"I am quite well, thanks," and busied herself with attending to the wants of the children.
The vicar glanced up over his spectacles. "No bad news, I hope, my dear."
Oh! why could they not let her alone? But somehow she sat through the breakfast, and answered all their questions, and bore herself bravely; and when it was over and she was free to go away by herself with her trouble, then by that time the worst of it was over.
There are some people whom sorrow softens and touches, but Vera was not one of them. Her whole soul revolted and rebelled against her fate. She said to herself that for once she had let her heart guide her; she had cast aside the crust of worldliness and self-indulgence in which she had been brought up. She had listened to the softer whisperings of the better nature within her—she had been true to herself—and lo! what had come of it?
But now she had learnt her lesson; there were to be no more dreams of pure and unsullied happiness for her,—no more cravings after what was good and true and lovely; henceforth she would go back to the teachings of her youth, to the experience which had told her that a handsome woman can always command her life as she pleases, and that wealth, which is a tangible reality, is better worth striving after than the vain shadow called love, which all talk about and so few make any practical sacrifices for. Well, she, Vera Nevill, had tried it, and had made her sacrifices; and what remained to her? Only the fixed determination to crush it down again within her as if it had never been, and to carve out her fortunes afresh. Only that she started again at a disadvantage—for now she knew to her cost that she possessed the fatal power of loving—the knowledge of good and evil, of which she had eaten the poisoned fruit.
There were no tears in Vera's eyes as she wandered slowly up and down the garden paths between the straight yellow lines of the crocus heads.
Her lover had forsaken her. Well, let him go. She told herself that, had he loved her truly, no power on earth would have been great enough to keep him from her. She said to herself scornfully—she, Vera Nevill, who was prepared to sell herself to the highest bidder—that it was Mrs. Romer's money that kept him from her. Well, let him go to her, then? but for herself life must begin afresh.
And then she set to work to think about what she could do. To remain here at Sutton any longer was impossible. It was absolutely necessary that she should get away from it all, from the family upon whose hands she was nothing now but a beautiful, helpless burden, and still more from the haunting memories of Kynaston and all the unfortunate things that had happened to her here.
Suddenly, out of the memories of her girlhood, she recollected the existence of a woman who had been her friend once in the old happy days, when she had lived with her sister Theodora.
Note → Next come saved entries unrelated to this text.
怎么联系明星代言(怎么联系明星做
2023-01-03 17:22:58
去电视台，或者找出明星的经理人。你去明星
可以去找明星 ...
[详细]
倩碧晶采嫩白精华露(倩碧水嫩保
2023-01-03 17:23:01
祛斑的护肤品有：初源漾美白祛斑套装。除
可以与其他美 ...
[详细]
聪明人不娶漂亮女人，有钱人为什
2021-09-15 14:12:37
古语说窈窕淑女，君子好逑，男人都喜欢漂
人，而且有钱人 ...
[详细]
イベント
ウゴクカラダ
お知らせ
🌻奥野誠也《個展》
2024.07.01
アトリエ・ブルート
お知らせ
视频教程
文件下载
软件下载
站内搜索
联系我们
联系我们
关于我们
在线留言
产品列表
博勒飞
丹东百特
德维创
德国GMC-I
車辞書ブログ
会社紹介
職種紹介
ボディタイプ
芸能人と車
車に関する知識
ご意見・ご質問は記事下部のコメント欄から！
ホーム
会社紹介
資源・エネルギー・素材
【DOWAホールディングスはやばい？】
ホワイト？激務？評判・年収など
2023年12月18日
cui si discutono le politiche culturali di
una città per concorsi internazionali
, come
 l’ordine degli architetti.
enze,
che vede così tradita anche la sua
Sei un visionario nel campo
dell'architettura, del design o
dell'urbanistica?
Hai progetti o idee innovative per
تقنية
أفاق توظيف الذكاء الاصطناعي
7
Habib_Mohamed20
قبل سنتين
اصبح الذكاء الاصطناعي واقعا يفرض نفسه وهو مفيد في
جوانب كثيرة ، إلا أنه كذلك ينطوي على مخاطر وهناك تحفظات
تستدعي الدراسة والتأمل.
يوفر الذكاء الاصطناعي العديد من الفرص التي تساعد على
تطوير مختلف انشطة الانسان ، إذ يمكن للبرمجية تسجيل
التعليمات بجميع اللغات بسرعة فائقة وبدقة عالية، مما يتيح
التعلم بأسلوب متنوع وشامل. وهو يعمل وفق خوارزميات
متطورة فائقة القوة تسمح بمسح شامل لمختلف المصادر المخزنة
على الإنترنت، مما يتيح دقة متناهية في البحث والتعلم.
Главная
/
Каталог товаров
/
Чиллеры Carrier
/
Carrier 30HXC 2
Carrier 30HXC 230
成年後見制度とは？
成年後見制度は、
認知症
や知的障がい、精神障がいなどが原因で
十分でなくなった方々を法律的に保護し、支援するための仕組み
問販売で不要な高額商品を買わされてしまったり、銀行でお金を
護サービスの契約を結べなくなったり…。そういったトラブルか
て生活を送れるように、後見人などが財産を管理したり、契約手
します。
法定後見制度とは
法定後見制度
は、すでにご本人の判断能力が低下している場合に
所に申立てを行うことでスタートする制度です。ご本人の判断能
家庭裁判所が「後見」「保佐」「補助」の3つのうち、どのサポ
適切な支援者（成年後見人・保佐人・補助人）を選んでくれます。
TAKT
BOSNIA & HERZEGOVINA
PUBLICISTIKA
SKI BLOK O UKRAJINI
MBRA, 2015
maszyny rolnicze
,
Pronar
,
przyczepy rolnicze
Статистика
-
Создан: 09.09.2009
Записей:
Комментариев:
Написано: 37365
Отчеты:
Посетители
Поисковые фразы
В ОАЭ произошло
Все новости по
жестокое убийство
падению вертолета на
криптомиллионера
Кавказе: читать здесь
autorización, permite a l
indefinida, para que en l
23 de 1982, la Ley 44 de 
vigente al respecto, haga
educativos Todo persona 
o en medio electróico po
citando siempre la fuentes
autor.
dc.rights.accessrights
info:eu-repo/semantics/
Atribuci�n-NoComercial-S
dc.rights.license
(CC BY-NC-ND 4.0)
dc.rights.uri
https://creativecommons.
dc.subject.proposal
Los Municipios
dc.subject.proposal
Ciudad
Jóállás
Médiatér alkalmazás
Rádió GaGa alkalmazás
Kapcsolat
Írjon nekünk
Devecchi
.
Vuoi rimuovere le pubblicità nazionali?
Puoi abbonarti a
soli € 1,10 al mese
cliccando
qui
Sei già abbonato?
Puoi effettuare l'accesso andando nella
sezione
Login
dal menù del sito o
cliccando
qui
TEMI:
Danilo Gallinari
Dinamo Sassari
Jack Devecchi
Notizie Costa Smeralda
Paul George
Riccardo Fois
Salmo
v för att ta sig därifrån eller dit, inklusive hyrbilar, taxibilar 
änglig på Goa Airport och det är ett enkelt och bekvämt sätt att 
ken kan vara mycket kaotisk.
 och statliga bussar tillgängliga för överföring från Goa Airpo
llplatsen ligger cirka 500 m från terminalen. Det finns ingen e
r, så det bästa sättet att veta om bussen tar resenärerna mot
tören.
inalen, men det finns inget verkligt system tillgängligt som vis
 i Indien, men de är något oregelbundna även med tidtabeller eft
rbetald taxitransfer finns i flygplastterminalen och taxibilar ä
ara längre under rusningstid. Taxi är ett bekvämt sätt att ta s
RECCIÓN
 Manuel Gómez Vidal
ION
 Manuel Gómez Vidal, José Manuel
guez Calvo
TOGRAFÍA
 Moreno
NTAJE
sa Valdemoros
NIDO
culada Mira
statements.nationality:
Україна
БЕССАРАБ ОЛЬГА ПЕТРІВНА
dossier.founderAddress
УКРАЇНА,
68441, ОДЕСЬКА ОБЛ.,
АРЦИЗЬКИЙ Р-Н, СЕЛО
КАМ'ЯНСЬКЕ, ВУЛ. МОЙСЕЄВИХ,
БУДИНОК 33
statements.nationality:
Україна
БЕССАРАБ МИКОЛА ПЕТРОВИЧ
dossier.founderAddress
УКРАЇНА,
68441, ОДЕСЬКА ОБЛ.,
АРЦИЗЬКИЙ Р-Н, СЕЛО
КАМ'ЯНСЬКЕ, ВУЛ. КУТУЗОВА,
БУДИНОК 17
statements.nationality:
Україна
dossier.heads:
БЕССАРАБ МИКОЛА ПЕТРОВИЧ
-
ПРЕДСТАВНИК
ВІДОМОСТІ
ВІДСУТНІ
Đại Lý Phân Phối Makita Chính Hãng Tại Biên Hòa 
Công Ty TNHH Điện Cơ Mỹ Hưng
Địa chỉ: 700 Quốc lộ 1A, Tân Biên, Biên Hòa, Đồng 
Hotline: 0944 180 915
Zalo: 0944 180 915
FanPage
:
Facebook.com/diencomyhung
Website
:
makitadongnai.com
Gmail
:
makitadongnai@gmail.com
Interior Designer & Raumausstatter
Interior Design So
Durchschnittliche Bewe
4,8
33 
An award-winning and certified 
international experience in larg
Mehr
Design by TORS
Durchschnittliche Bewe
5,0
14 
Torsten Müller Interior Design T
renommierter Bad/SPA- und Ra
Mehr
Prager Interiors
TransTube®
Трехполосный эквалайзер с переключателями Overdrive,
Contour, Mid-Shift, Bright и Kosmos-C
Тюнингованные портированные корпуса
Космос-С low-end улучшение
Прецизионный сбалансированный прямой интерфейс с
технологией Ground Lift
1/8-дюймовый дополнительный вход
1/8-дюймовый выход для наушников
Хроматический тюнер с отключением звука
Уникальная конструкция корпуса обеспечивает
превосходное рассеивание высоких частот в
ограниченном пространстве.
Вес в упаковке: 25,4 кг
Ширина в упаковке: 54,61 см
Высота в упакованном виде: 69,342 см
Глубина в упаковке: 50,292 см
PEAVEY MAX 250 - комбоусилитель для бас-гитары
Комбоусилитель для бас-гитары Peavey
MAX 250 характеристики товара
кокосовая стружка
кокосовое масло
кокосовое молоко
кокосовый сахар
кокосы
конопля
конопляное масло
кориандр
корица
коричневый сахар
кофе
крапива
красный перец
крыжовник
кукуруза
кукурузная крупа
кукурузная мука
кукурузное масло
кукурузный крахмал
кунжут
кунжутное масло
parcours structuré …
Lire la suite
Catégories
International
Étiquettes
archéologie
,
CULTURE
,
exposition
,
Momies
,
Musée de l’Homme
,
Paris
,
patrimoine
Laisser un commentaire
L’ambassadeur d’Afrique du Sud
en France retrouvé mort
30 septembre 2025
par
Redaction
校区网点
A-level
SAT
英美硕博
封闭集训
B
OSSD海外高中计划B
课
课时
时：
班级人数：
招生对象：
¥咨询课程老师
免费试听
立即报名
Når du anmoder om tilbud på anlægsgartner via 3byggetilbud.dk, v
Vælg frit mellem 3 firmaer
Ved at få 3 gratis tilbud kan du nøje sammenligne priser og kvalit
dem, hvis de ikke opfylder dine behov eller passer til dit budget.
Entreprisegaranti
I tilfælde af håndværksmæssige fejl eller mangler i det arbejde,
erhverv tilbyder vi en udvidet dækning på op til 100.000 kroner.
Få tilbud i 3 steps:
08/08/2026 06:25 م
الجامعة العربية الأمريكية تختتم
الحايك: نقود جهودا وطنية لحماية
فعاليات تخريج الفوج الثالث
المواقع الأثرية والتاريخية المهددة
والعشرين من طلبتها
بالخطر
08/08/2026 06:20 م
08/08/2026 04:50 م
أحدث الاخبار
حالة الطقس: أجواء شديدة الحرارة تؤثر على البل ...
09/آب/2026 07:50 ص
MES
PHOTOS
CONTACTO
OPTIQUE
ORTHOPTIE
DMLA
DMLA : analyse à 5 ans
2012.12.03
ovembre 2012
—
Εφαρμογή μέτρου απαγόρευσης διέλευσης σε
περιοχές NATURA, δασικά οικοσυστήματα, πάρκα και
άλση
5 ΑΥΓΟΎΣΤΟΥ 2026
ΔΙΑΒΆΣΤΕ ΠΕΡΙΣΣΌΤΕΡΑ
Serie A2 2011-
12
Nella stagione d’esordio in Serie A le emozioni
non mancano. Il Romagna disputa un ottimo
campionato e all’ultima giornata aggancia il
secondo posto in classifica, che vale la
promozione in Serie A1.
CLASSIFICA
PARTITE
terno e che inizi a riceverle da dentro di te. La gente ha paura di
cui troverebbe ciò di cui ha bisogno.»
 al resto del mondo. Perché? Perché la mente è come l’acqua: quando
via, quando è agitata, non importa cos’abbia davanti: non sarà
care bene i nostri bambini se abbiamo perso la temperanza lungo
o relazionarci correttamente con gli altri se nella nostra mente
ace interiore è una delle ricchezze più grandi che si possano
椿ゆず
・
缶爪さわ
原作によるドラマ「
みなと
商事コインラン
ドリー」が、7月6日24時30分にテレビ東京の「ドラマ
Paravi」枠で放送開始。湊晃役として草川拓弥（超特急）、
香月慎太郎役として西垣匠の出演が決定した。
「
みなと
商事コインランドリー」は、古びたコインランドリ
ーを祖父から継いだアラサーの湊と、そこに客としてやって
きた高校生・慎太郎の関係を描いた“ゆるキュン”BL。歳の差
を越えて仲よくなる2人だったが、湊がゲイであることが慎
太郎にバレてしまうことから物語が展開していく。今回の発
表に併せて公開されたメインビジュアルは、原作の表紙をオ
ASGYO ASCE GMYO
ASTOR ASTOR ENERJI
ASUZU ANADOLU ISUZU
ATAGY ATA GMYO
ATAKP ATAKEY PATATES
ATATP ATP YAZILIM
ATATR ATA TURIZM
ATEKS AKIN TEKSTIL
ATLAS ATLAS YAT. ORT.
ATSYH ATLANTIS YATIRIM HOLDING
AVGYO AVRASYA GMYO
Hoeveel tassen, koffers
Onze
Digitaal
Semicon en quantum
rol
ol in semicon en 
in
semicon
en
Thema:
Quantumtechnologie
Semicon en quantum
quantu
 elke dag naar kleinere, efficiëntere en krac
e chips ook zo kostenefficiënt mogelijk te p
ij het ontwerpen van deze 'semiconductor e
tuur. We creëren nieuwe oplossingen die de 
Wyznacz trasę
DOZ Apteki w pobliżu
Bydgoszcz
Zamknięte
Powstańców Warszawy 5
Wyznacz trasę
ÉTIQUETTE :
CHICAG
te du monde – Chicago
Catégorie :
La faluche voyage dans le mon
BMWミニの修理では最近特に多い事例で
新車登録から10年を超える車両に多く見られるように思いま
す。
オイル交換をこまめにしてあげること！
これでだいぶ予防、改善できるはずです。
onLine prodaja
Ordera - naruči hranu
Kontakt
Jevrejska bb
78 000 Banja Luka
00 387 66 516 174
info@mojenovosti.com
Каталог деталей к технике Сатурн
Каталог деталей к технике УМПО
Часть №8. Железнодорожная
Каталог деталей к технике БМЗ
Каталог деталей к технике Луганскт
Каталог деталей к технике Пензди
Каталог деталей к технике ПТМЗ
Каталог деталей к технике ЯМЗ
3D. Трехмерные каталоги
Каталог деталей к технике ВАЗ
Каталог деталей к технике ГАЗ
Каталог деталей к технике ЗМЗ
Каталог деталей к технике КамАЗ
It was one of those passing friendships which come and go for a month or two in one's life.
A pretty, spoilt girl, married four, perhaps five, years ago to a rich man, a banker; who had taken a fancy to Vera, and had pleased herself by decking her out in a quaint costume to figure at a carnival party; who had kissed her rapturously at parting, swearing eternal friendship, giving her her address in London, and making her promise never to be in England without going to see her. And then she had gone her way, and had never come back again the next winter, as she had promised to do; a letter or two had passed between them, and afterwards Vera had forgotten her. But somewhere upstairs she must have got her direction still.